Taking time for introspection is always a valuable endeavor. This principle holds true for personal growth and for the success of your franchise. We need context that comes from assessing our progress and our relationships with others. If we are to properly prepare for 2024, we need to understand how we compare with our competitors.
Performance benchmarking
Performance benchmarking for franchises involves a methodical, objective process of evaluating performance in relation to peers and best-in-class systems. This evaluation encompasses system growth, unit success, turnover, financial metrics of both franchisor and franchisees, franchise offering terms, support programs, franchisee satisfaction, and marketing practices. The aim is to recognize the strengths and weaknesses of your system in comparison to competitors and establish targets for advancement. Common metrics include
- System growth over time, including new units added annually, units transferred, renewals, etc.
- System geography, encompassing projected growth, available territories, and competitive landscape
- Franchising programs, such as multi-unit agreements and area development, and the use of incentives
- Fee structures, covering initial fees, royalties, startup marketing, and other requirements
- Initial investment considerations, including unit and territory size definitions, and real estate arrangements
- Unit financials, such as AUVs and EBITDA
- Recruitment strategies and marketing messaging, involving the use of brokers, area representatives, social media, and opportunity sites
- Support programs and staffing
- Franchisee profiles, distinguishing between multi-unit owners and single-unit operators as well as evaluating franchisee satisfaction levels
Getting a view of all this information about yourself and where you stand against your peers is invaluable.
Who are your peers?
Identifying the right peers is crucial to the usefulness of the process. Be sure to consider the competitive landscape separately for your customers, prospects, and employees.

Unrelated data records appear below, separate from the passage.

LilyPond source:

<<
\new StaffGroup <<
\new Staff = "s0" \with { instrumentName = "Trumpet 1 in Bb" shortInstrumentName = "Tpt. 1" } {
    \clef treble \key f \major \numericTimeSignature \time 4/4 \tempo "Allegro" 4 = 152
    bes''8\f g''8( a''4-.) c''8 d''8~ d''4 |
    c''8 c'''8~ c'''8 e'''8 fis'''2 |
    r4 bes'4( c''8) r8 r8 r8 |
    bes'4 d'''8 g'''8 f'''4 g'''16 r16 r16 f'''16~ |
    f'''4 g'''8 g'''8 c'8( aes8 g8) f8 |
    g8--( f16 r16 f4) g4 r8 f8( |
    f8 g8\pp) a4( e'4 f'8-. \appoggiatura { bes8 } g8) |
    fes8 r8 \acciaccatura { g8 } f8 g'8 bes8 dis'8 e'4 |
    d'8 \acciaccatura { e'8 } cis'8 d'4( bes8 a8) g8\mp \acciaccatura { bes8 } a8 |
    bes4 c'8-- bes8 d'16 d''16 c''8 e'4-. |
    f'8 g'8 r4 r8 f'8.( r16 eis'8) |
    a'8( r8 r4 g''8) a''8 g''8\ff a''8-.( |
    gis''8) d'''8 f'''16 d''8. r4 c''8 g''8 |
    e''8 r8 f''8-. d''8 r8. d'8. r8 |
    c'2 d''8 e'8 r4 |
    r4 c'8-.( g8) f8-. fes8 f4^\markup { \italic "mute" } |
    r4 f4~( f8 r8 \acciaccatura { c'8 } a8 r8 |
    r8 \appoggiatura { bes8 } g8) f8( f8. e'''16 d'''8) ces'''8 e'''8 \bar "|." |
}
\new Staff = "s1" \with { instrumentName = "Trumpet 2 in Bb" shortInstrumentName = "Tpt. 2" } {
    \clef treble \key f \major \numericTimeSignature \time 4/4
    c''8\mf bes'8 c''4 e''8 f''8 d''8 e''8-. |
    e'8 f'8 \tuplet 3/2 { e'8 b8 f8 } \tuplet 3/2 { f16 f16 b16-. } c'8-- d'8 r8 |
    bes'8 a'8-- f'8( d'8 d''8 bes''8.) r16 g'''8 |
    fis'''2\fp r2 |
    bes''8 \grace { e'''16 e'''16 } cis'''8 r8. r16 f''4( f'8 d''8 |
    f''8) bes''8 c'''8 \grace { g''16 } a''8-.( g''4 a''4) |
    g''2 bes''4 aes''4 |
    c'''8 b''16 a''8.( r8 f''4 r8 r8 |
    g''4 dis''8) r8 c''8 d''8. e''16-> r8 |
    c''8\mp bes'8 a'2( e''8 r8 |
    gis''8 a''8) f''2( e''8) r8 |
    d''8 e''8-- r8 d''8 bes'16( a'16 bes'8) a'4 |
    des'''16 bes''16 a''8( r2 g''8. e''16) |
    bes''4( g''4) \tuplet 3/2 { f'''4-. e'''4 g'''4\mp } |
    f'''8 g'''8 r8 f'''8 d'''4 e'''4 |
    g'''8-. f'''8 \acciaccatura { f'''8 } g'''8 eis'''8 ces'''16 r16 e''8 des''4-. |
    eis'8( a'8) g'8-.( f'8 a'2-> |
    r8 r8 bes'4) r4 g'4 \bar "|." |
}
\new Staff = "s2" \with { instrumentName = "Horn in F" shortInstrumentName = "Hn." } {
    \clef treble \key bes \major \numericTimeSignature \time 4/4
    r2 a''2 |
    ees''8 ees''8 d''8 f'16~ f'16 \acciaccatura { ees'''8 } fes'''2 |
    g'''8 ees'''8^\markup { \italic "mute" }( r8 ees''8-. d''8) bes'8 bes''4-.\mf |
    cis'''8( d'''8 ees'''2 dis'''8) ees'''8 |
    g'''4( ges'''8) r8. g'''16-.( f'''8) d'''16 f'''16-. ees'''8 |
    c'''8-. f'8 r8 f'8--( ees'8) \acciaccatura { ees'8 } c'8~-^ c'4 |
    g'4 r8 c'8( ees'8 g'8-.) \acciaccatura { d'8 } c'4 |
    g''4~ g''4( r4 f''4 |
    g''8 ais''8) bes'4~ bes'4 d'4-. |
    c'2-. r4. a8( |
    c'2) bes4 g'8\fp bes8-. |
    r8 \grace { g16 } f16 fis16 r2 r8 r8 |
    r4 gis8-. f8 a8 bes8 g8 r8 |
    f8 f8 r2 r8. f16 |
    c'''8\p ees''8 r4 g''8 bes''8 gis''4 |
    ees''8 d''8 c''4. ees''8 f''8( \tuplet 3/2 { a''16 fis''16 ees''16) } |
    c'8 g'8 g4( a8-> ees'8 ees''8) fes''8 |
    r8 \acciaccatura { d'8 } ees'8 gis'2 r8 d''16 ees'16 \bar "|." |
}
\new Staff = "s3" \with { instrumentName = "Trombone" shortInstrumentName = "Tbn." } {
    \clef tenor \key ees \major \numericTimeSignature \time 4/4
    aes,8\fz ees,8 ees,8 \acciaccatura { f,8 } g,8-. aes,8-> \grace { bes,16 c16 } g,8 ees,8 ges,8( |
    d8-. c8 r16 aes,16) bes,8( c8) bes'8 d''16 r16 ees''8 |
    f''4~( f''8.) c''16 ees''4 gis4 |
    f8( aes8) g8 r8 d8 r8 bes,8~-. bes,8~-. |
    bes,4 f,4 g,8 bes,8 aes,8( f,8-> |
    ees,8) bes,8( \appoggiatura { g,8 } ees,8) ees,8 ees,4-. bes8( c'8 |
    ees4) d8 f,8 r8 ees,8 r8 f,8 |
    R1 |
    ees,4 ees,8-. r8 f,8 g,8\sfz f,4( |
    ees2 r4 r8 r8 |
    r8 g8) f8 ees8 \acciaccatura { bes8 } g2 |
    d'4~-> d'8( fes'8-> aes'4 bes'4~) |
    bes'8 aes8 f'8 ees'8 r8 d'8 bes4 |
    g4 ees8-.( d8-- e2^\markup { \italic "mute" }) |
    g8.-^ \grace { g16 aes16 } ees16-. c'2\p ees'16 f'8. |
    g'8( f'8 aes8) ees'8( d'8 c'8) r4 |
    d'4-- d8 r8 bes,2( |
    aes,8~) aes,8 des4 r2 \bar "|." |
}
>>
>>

If you are a small brand with fewer than 100 units or operating for only a few years, does it make sense to compare yourself to well-recognized national brands when looking at customers? You might be able to learn from them, but their operations probably are too different from yours at this point to help much. What about ownership? Do independent brands operate the same way as brands that are part of a platform or that have PE investors behind them?
Consider who is competing for your franchisees’ customers. From your system-wide perspective, you may say that these other industry brands are direct competitors, but if you ask your franchisees, they may be thinking locally. Who is located near them that is competing for the same dollar?
Think about franchisee recruitment. Which brands are competing with you for prospects? Do initial investment and the financial model determine your competition? If a prospect doesn’t join you, do they go to another brand in your industry or look at other businesses? Maybe what you want to compare is your offering terms, sales process, and messaging. The same approach applies to employee recruitment.
Take both a wide-angle and a narrow view at the same time. Understand if your entire industry is growing or struggling but also compare new unit sales to brands that are competing for the same franchisee prospects. Further, be aware of new brands in your sector. They could have an innovative or more operationally efficient offering with great appeal to your prospects.
The benefits
Why do all this work? There are enormous benefits to doing benchmarking.
Improved decision-making. Benchmarking provides data-driven insights that inform decision-making. It allows businesses to make informed choices based on industry best practices and competitor performance.
Identifying performance gaps. By comparing their performance to that of competitors, franchises can identify gaps that may highlight areas that require immediate attention and improvement.
Setting realistic goals. Why do your new year’s resolutions fail? Sometimes, it’s because we are too ambitious. Benchmarking helps you set realistic, achievable goals. It provides an understanding of what others in your industry are achieving, allowing companies to set targets that are both challenging and attainable.
Enhanced operational efficiency. Benchmarking encourages the adoption of best practices, leading to increased operational efficiency. You can learn how others are addressing similar problems.
Performance benchmarking stands as a powerful tool for evaluating and improving your franchise’s performance in today’s dynamic markets. When wielded effectively, it offers insights that drive informed decision-making, boost operational efficiency, and foster a customer-centric approach. By striving to learn from the best and continuously enhance your performance, you position your franchise for long-term success in a competitive world.